## Goal of the exercise
Reproduce the data below verbatim, keeping every line unchanged.

(Stored entries)
□ □ □ □ □
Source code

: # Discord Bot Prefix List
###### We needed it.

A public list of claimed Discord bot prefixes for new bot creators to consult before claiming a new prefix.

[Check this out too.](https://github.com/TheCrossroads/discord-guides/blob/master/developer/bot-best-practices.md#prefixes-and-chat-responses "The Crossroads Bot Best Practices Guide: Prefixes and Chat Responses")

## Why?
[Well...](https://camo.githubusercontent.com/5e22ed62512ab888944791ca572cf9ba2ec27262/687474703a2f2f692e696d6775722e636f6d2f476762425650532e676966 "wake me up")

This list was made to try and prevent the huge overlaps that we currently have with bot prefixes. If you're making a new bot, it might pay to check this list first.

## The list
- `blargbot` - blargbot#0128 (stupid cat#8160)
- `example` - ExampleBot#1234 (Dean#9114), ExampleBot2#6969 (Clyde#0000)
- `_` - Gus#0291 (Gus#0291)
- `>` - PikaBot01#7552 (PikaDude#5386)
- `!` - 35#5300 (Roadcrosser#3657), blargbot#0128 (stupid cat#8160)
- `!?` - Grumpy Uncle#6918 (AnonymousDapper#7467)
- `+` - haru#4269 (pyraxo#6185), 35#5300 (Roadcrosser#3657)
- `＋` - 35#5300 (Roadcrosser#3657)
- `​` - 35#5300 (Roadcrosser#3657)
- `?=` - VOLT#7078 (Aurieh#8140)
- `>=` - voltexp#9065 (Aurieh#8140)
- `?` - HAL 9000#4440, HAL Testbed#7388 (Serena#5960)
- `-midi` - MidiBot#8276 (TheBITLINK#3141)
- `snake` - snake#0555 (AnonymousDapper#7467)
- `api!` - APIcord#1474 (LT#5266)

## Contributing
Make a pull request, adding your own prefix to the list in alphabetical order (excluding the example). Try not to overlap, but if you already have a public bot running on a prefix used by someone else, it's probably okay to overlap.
□ □ □ □ □
## Exercise output
Source code

: # Discord Bot Prefix List
###### We needed it.

A public list of claimed Discord bot prefixes for new bot creators to consult before claiming a new prefix.

[Check this out too.](https://github.com/TheCrossroads/discord-guides/blob/master/developer/bot-best-practices.md#prefixes-and-chat-responses "The Crossroads Bot Best Practices Guide: Prefixes and Chat Responses")

## Why?
[Well...](https://camo.githubusercontent.com/5e22ed62512ab888944791ca572cf9ba2ec27262/687474703a2f2f692e696d6775722e636f6d2f476762425650532e676966 "wake me up")

This list was made to try and prevent the huge overlaps that we currently have with bot prefixes. If you're making a new bot, it might pay to check this list first.

## The list
- `blargbot` - blargbot#0128 (stupid cat#8160)
- `example` - ExampleBot#1234 (Dean#9114), ExampleBot2#6969 (Clyde#0000)
- `_` - Gus#0291 (Gus#0291)
- `>` - PikaBot01#7552 (PikaDude#5386)
- `!` - 35#5300 (Roadcrosser#3657), blargbot#0128 (stupid cat#8160)
- `!?` - Grumpy Uncle#6918 (AnonymousDapper#7467)
- `+` - haru#4269 (pyraxo#6185), 35#5300 (Roadcrosser#3657)
- `＋` - 35#5300 (Roadcrosser#3657)
- `​` - 35#5300 (Roadcrosser#3657)
- `?=` - VOLT#7078 (Aurieh#8140)
- `>=` - voltexp#9065 (Aurieh#8140)
- `?` - HAL 9000#4440, HAL Testbed#7388 (Serena#5960)
- `-midi` - MidiBot#8276 (TheBITLINK#3141)
- `snake` - snake#0555 (AnonymousDapper#7467)
- `api!` - APIcord#1474 (LT#5266)

## Contributing
Make a pull request, adding your own prefix to the list in alphabetical order (excluding the example). Try not to overlap, but if you already have a public bot running on a prefix used by someone else, it's probably okay to overlap.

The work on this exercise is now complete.